Vivemos em um tempo fascinante e, ao mesmo tempo, inquietante. Nunca tivemos tantas possibilidades de comunicação, tanta tecnologia à disposição e tantos meios para nos fazermos presentes. Paradoxalmente, nunca foi tão urgente nos lembrarmos do óbvio: comunicar é um ato profundamente humano.
Na mensagem para o 60° Dia Mundial das Comunicações Sociais, o Papa Leão XIV convida a voltarmos o olhar àquilo que está na base de toda comunicação autêntica: o rosto e a voz. “O rosto e a voz são traços únicos e distintivos de cada pessoa; manifestam a sua identidade irrepetível e são elemento constitutivo de cada encontro”, recorda o Papa. Não se trata apenas de questões biológicas ou estéticas, mas de identidade, relação e presença.
Ao refletir sobre a inteligência artificial (IA) e as tecnologias digitais, o pontífice deixa claro que o problema não está nas ferramentas em si, mas no risco de deixarmos que elas substituam aquilo que só o ser humano pode oferecer. Quando esses sistemas passam a simular vozes, rostos, emoções e até relações, entramos em um terreno muito delicado, que faz com que o desafio não seja apenas tecnológico, mas, sim, antropológico.
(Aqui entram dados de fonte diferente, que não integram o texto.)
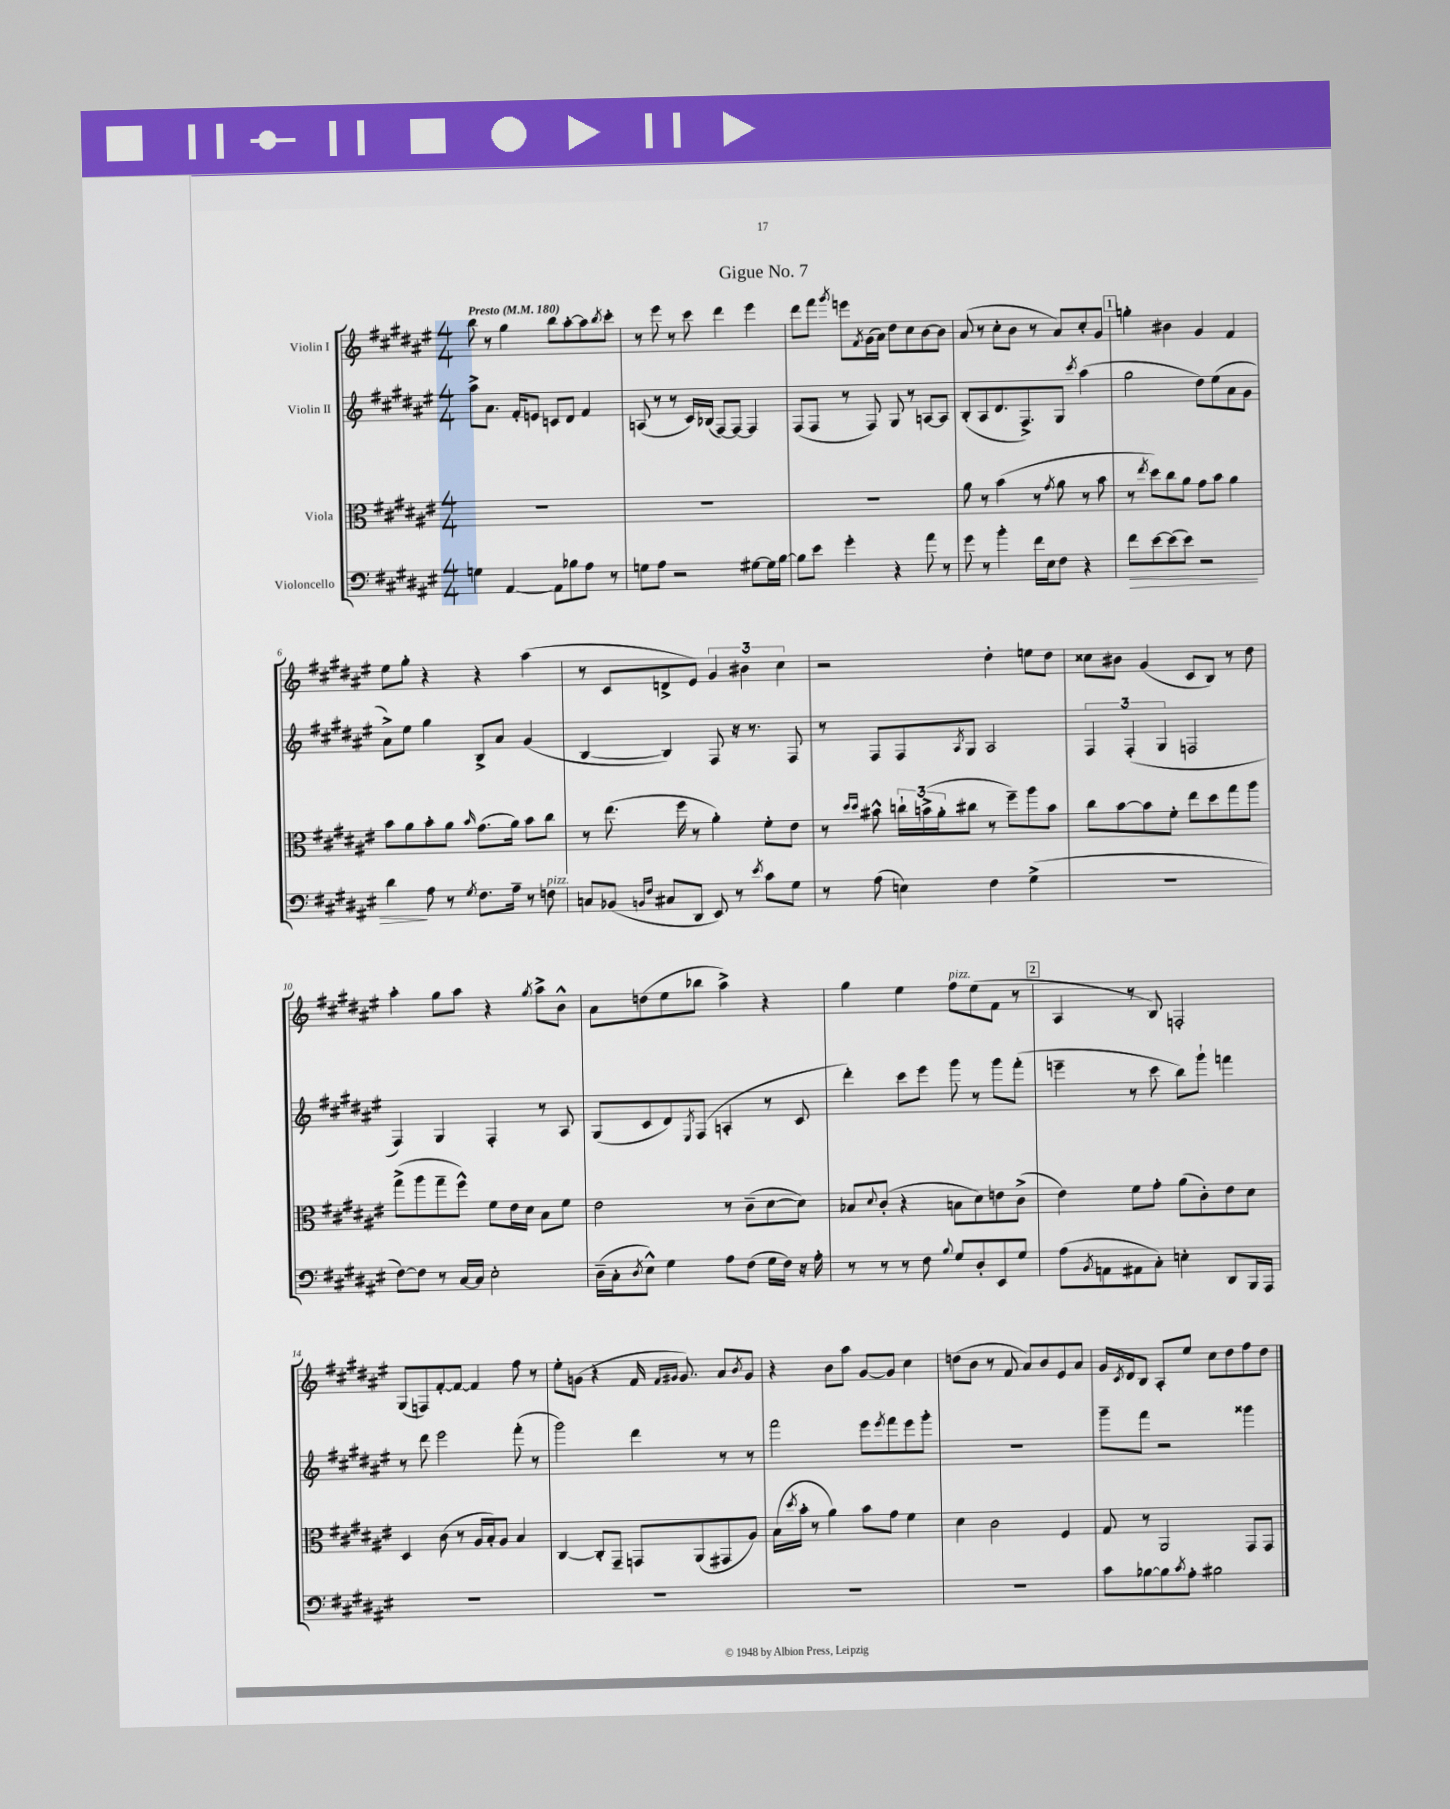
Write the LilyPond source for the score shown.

\header { title = "Gigue No. 7" }
<<
\new StaffGroup <<
\new Staff = "s0" \with { instrumentName = "Violin I" } {
    \clef treble \key fis \major \numericTimeSignature \time 4/4 \tempo "Presto" 4 = 180
    b''8 r8 gis''4 b''8 ais''8~-. ais''8 \acciaccatura { b''8 } cis'''8-. |
    r8 eis'''8 r8 cis'''8 dis'''4 eis'''4 |
    dis'''8 fis'''8 \acciaccatura { gis'''8 } e'''8 \acciaccatura { fis'8 } gis'16( ais'16) dis''8 cis''8 b'8~ b'8 |
    ais'8( r8 cis''8-. b'8 r8 ais'8) cis''8-. gis'8 |
    \mark \markup { \box "1" } g''4-. bis'4 gis'4 fis'4 |
    eis''8 gis''8-. r4 r4 ais''4( |
    r8 cis'8 d'8-> eis'8) \tuplet 3/2 { gis'4 bis'4 cis''4 } |
    r2 dis''4-. e''8 dis''8 |
    cisis''8 bis'8 gis'4( cis'8 b8) r8 dis''8 |
    ais''4-. gis''8 ais''8 r4 \acciaccatura { gis''8 } ais''8-> b'8-^ |
    ais'8 d''8( eis''8 bes''8 ais''4->) r4 |
    gis''4 eis''4 fis''8^\markup { \italic "pizz." } eis''8( fis'8 r8 |
    \mark \markup { \box "2" } ais4 r8 b8) f2-. |
    gis8( f8) fis'8~-. fis'8~ fis'4 fis''8 r8 |
    eis''8-. g'8( r4 fis'16 \grace { fis'16 gis'16 } gis'8.) ais'8 \acciaccatura { b'8 } gis'8 |
    r4 b'8 ais''8 gis'8~ gis'8 cis''4 |
    d''8( b'8 r8 fis'8 ais'8) b'8 eis'8 ais'8 |
    gis'16 \acciaccatura { cis'8 } dis'16 b8 ais8-. eis''8 cis''8 dis''8 fis''8 dis''8 \bar "|." |
}
\new Staff = "s1" \with { instrumentName = "Violin II" } {
    \clef treble \key fis \major \numericTimeSignature \time 4/4
    ais''8-> ais'8. fis'16-. e'8 c'8 dis'8 fis'4 |
    a8( r8 r8 cis'16) bes16( fis8~) fis8~ fis4 |
    fis8( fis8 r8 fis8) gis8 r8 a8~ a8 |
    b8-.( ais8 dis'8. fis8.->) gis8 \acciaccatura { cis'''8 } ais''4( |
    \mark \markup { \box "1" } gis''2 dis''8) eis''8( ais'8 gis'8 |
    ais'8->) eis''8 gis''4 b8-> ais'8 gis'4( |
    b4~ b4) fis8 r16 r8. fis8 |
    r8 fis8 fis8 \acciaccatura { ais8 } gis8 ais2 |
    \tuplet 3/2 { fis4 fis4-.( gis4 } f2 |
    fis4) gis4 fis4-. r8 ais8 |
    gis8( cis'8 dis'8) \acciaccatura { eis8 } fis8( a4-. r8 cis'8 |
    dis'''4-.) cis'''8 eis'''8 gis'''8 r8 gis'''8 fis'''8-.( |
    \mark \markup { \box "2" } e'''4-- r8 cis'''8 b''8) gis'''8-! f'''4 |
    r8 dis'''8 eis'''2 fis'''8-.( r8 |
    gis'''2) dis'''4 r8 r8 |
    fis'''2 eis'''8 \acciaccatura { eis'''8 } fis'''8 eis'''8 gis'''8-. |
    R1 |
    gis'''8-- fis'''8 r2 gisis'''4 \bar "|." |
}
\new Staff = "s2" \with { instrumentName = "Viola" } {
    \clef alto \key fis \major \numericTimeSignature \time 4/4
    R1 |
    R1 |
    R1 |
    ais'8 r8 b'4( r8 \acciaccatura { gis'8 } ais'8 r8 b'8 |
    \mark \markup { \box "1" } r8 \acciaccatura { eis''8 } dis''8) cis''8 ais'8 gis'8 b'8 ais'4 |
    b'8 ais'8 b'8-. ais'8 \grace { b'16 } gis'8.( ais'16) b'8 cis''8 |
    r8 eis''8.( fis''16 r8 ais'4-.) fis'8-. eis'8 |
    r8 \grace { dis''16 dis''16 } bis'8-^ \tuplet 3/2 { c''16-! b'16->( ais'16-. } cis''8 r8 fis''8--) ais''8 b'8 |
    cis''8 b'8~ b'8 fis'8-. eis''8 dis''8 gis''8 ais''8 |
    gis''8->( ais''8 gis''8-- fis''8-^) fis'8 eis'16 dis'16 b8 fis'8 |
    eis'2 r8 cis'8--( dis'8~ dis'8) |
    bes8 \appoggiatura { dis'8 } cis'8-.( r4 b8 dis'8) e'8 cis'8->( |
    \mark \markup { \box "2" } eis'4) fis'8 gis'8-. ais'8( cis'8-.) eis'8 dis'8 |
    dis4 cis'8( r8 ais16 b16-.) ais8 b4 |
    cis4~ cis8-. gis,8-- g,8 ais,8( gis,8 ais8) |
    b16( \acciaccatura { dis''8 } b'16-. r8 ais'4) b'8 gis'8 fis'4 |
    dis'4 cis'2 fis4 |
    gis8 r8 ais,2 gis,8 gis,8 \bar "|." |
}
\new Staff = "s3" \with { instrumentName = "Violoncello" } {
    \clef bass \key fis \major \numericTimeSignature \time 4/4
    g4 ais,4~ ais,8 bes8 ais8 r8 |
    g8 ais8 r2 gis8~ gis16 b16~ |
    b8 eis'8 gis'4-. r4 ais'8 r8 |
    gis'8 r8 b'4-. fis'16 eis16 fis8 r4 |
    \mark \markup { \box "1" } fis'8\> eis'8~ eis'8( eis'8) r2 |
    dis'4\! ais8 r8 \acciaccatura { gis8 } fis8. ais16-- r8 f8^\markup { \italic "pizz." } |
    c8 bes,8( \grace { b,16 fis16 } cis8 dis,8 eis,8) r8 \acciaccatura { eis'8 } cis'8 gis8 |
    r8 ais8( e4) fis4 gis4->( |
    R1 |
    fis8~) fis8 r8 cis16~ cis16 eis2-. |
    dis16--( cis16-. \acciaccatura { dis8 } eis8-^) gis4 ais8 fis8( gis16 fis16) r16 ais16-. |
    r8 r8 r8 fis8 \appoggiatura { b8 } gis8 dis8-. eis,8 gis8 |
    \mark \markup { \box "2" } ais8( \acciaccatura { b,8 } a,8 ais,8 cis8-.) e4-. dis,8 b,,16 ais,,16 |
    R1 |
    R1 |
    R1 |
    R1 |
    cis'8 bes8~ bes8 \acciaccatura { cis'8 } ais8-. bis2 \bar "|." |
}
>>
>>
A advertência é direta: ao imitarem empatia, amizade e diálogo, essas tecnologias podem invadir o nível mais profundo da comunicação, o das relações entre as pessoas. Não é apenas uma questão de eficiência ou inovação, mas de sentido. Afinal, “preservar os rostos e as vozes significa, em última análise, preservarmo-nos a nós próprios”.
Outro ponto sensível levantado por Leão XIV é o risco de renunciar o próprio pensamento. Algoritmos que recompensam reações rápidas e emoções instantâneas acabam penalizando o tempo de reflexão, escuta e profundidade. Confiar de forma acrítica na IA como uma espécie de “oráculo” pode enfraquecer nossa capacidade de pensar, criar e discernir. Contentarmo-nos com essa “compilação estatística universal” faz com que corramos o sério risco de empobrecermos as nossas capacidades cognitivas e comunicativas a longo prazo.
Há ainda um alerta forte para o mundo da comunicação e da criatividade. Quando textos, músicas, vídeos e imagens passam a ser produzidos de forma automática e sem autoria, o ser humano corre o risco de se tornar apenas consumidor passivo. Nesse cenário, esconder o próprio rosto e silenciar a própria voz significa, como diz o Papa, “enterrar os talentos recebidos”.
Apesar do tom crítico, a mensagem não é pessimista. O Papa aponta caminhos. Fala de uma possível aliança entre humanidade e tecnologia, desde que fundada em três pilares: responsabilidade, cooperação e educação. A tecnologia pode ser aliada, desde que esteja a serviço do bem comum e não da substituição do humano.
No fim, o apelo é claro e profundamente atual: “É necessário que o rosto e a voz voltem a dizer a pessoa”. Em um mundo cada vez mais artificial, preservar a comunicação como espaço de encontro, verdade e relação é, talvez, uma das missões mais urgentes do nosso tempo.
Comunicar, afinal, não é apenas transmitir informações; é revelar quem somos. E isso, felizmente, nenhuma máquina pode fazer por nós.